Tuntutan referendum oleh "segelintir" mahasiswa dikota sejarah pergerakan OPM , Manukwari, (pemberentotakan bersenjata paling pertama OPM dipimpin Rumkorem di kota ini), menunjukkan tidak terencana dan terkoordinasi secara menyeluruh, tapi lagi-lagi hanya parsial. Hal ini dibuktikan oleh tiadanya aksi sama oleh organ perjuangan mahasiswa semisal AMP, Front PEPERA, AMPTPI dll secara serentak.

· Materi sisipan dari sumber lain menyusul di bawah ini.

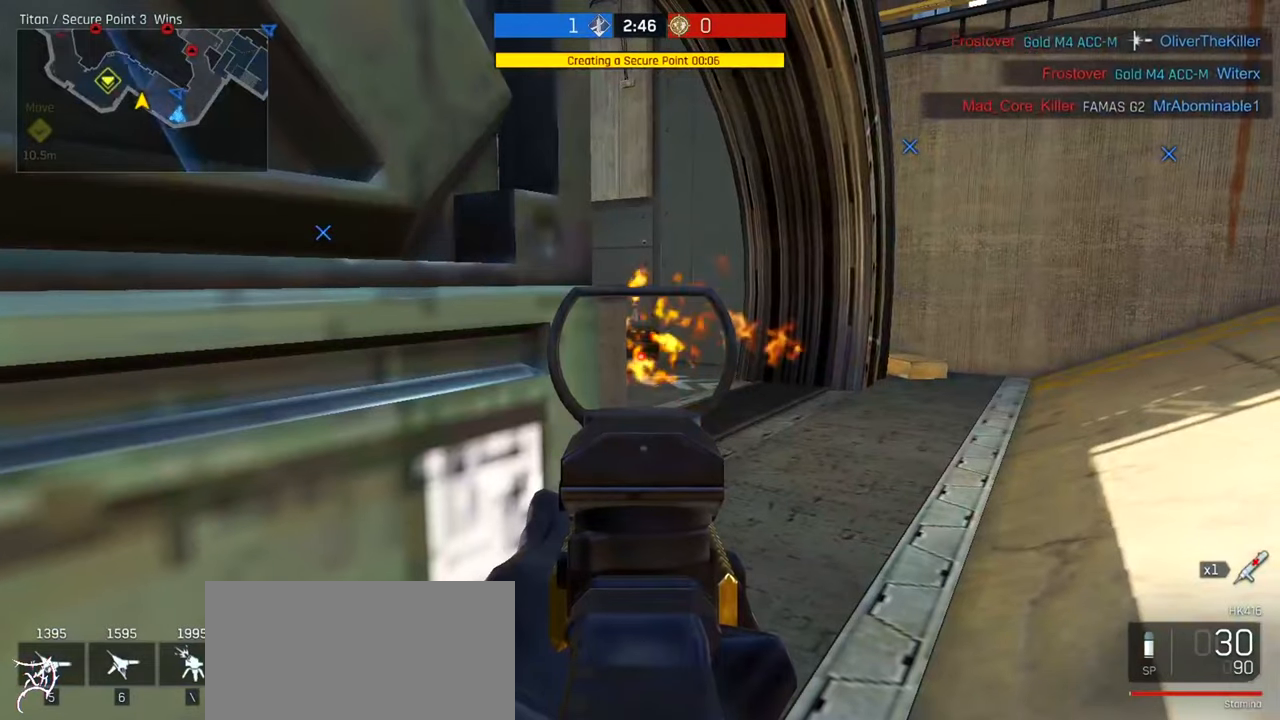
{"keys": ["shift"], "mouse": ["right"], "events": []}
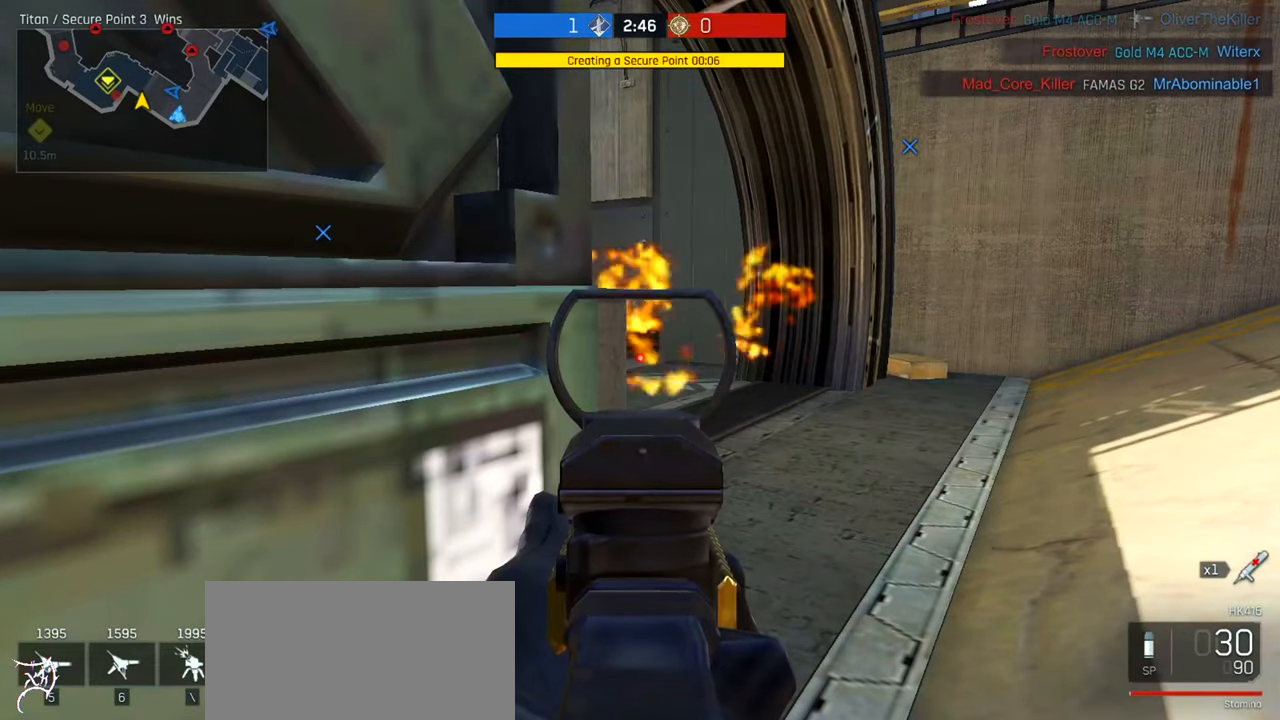
{"keys": ["shift"], "mouse": ["right"], "events": []}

Bahkan aksi di Manukwari terkesan secara sendirian karena tidak diikuti sejumlah mahasiswa dikota study Papua sendiri misalnya UNCEN Jayapura, dan lain-lain di Papua.

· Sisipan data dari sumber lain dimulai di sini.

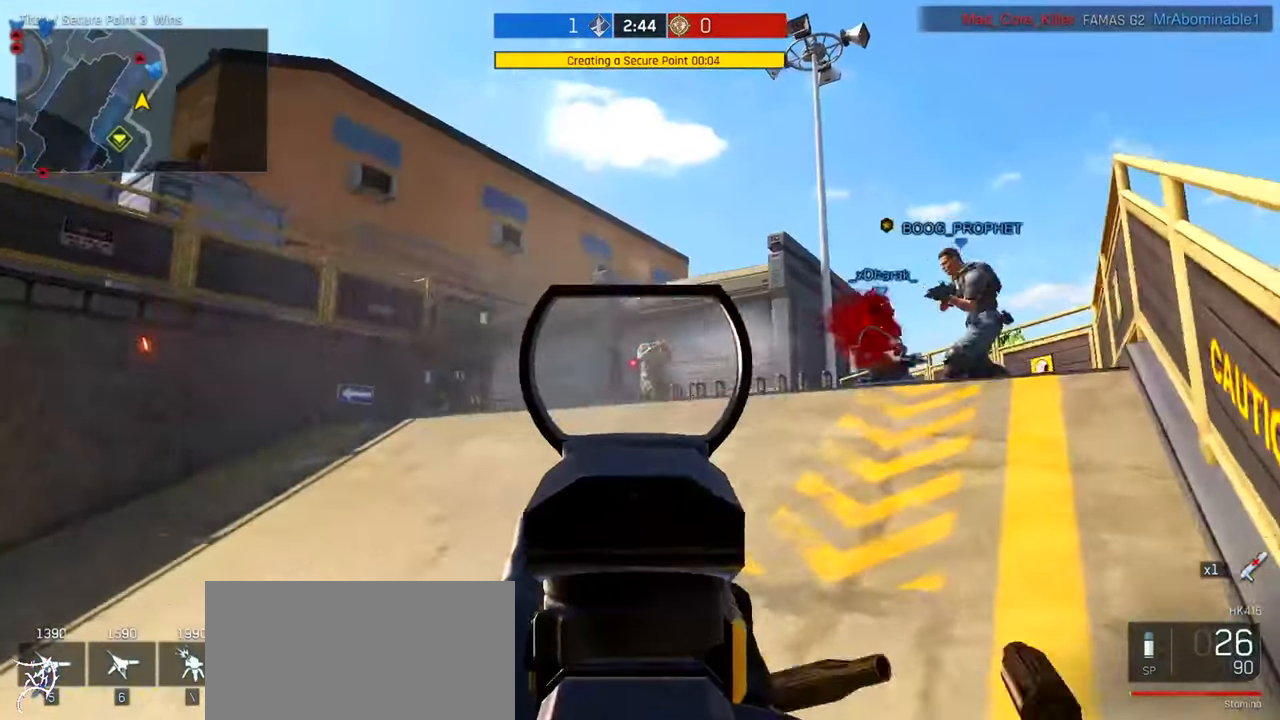
{"keys": ["s"], "mouse": ["left", "right"]}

Malahan AMP surabaya mengganggap ada pihak yang mengatasnamakan mahasiswa karena tidak melakukan koordinasi semua element perjuangan mahasiswa Papua di sejumlah kota study baik di tanah jajahan maupun di lain kota Indonesia (lihat dimilis ini perbedaan pendapat antara AMP Surabaya dan Herman Wainggai). Alasan dibelakang AMP Surabaya terhadap saudara HW dan SONAMAPA-nya dalam perdebatan kecil itu, bahwa SONAMPA, belum membangun basis gerakan massa lebih dulu agar dapat bergerak secara serentak dan diikuti seluruh kekuatan rakyat Papua, sehingga mendapatkan hasil maksimal, tidak partial sebagaimana selalu nyata selama ini.
B. SIKLUS PERMASALAHAN
Segelintir, demikian kata yang cocok di lekatkan pada aksi mahasiswa yang disponsori oleh Sonamapa di kota Pertanian dan sekaligus kota sejarah OPM, Manukwari, dalam waktu-waktu ini yang ramai di bicarakan orang dalam milis ini dan diliput media massa. (namun peliputan media massa aksi mahasiswa dikoordinasikan di Manukwari kurang menjadi perhatian atau jarang diliput media Indonesia, malahan head line media-media nasional sepi dari peliputan aksi demonstrasi ibu kota propinsi kedua negara boneka buatan penjajah itu.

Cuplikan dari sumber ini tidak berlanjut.